PAGE EXTRACT:
::::


    The potential costs of a breach need to be weighed against actual needs, which Reno said should include the following:

  • Ease of use: If it is too difficult to use, people will try to develop workarounds.
  • Education: Do people understand why there is a need for security and how the new solution will benefit them/the organization?
  • Ease of integration: How does the security solution fit into the overall IT and business architecture, and how long and what will it cost to deploy? Can it be implemented in a timely and cost-effective manner with current personnel resources and equipment?
  • Compatibility with business needs: Does the solution help meet the organization’s current and future compliance needs? What applications beyond security alone can this solution enable to assist in the business processes of the company?
  • Knowing an organization’s risk profile is also critical to the evaluation process, adds Ahlm.

    “You need to really understand what’s at risk and what the cost is in terms of tangibles and intangibles,” he said. “But you’ve also got to be able to communicate that to the people who care. There’s no generic answer for everyone. It’s an approach, a framework.”

::::

SUPPLIED RECORDS:
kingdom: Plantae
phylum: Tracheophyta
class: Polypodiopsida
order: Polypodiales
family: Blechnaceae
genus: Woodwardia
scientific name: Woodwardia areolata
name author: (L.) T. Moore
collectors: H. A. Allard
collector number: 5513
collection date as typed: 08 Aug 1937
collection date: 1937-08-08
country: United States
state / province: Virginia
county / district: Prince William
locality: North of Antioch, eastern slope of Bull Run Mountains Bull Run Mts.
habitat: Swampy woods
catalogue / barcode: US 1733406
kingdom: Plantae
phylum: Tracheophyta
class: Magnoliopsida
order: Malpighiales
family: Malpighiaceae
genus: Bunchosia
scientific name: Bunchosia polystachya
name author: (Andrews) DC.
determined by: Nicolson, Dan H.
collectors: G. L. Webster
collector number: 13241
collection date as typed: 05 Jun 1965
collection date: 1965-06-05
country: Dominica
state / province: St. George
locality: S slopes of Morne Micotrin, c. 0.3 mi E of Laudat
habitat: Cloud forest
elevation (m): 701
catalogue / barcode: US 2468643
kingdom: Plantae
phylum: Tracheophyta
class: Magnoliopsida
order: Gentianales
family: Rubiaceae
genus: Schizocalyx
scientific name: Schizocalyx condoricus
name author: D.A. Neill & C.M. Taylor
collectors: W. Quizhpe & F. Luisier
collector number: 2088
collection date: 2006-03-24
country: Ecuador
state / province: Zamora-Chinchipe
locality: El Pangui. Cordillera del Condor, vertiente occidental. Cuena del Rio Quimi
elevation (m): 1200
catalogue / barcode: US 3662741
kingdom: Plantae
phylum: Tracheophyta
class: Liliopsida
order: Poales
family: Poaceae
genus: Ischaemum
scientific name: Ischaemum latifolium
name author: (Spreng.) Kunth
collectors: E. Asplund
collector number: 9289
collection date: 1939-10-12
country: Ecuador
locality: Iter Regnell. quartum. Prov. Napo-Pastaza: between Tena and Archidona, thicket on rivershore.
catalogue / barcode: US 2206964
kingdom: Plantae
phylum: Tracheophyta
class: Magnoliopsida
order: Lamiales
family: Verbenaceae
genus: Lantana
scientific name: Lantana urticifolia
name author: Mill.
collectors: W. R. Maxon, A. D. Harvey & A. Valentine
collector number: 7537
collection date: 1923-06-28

::::

INSTRUCTIONS FOR THE TASK:
Continue the article on weighing breach costs against security needs, picking up right after its final quote.

OUTPUT:
    The Process at Work

    When the Georgia Technology Authority (GTA) worked through the security evaluation process recently as part of a wireless network deployment at the Georgia State Capitol Building, it had the benefit of hindsight on its side.

    In 2003, the state’s General Assembly deployed a wireless network that was almost immediately hacked. The resultant wide-spread publicity forced the WLAN to be shut down.

    “It wasn’t a network that we set up, but we took that as a lesson learned,” said Al Yelverton, GTA’s director of command center and network administration.

    Thus, when Gov. Sonny Purdue charged the GTA with deploying a WLAN in 2005, the group knew security had to be tight, but it also had to be reliable, affordable and able to work through some very unique structural challenges. The building’s three-foot-thick brick walls required a higher concentration of wireless access points to ensure reliability, which also made the system more vulnerable.

    “Because we’re the government, cost is always uppermost in our minds,” said Yelverton. “But we didn’t settle for the cheapest technology, we looked for a cost-effective solution.”

    Ultimately, they selected AirDefense Enterprise. That system met not only their security and monitoring requirements, but also provided a high level of scalability that would enable the GTA to expand wireless capabilities to other buildings.

    As an enterprise-class solution, AirDefense is highly scalable, which is very appealing to CIOs in need of cost-effective solutions.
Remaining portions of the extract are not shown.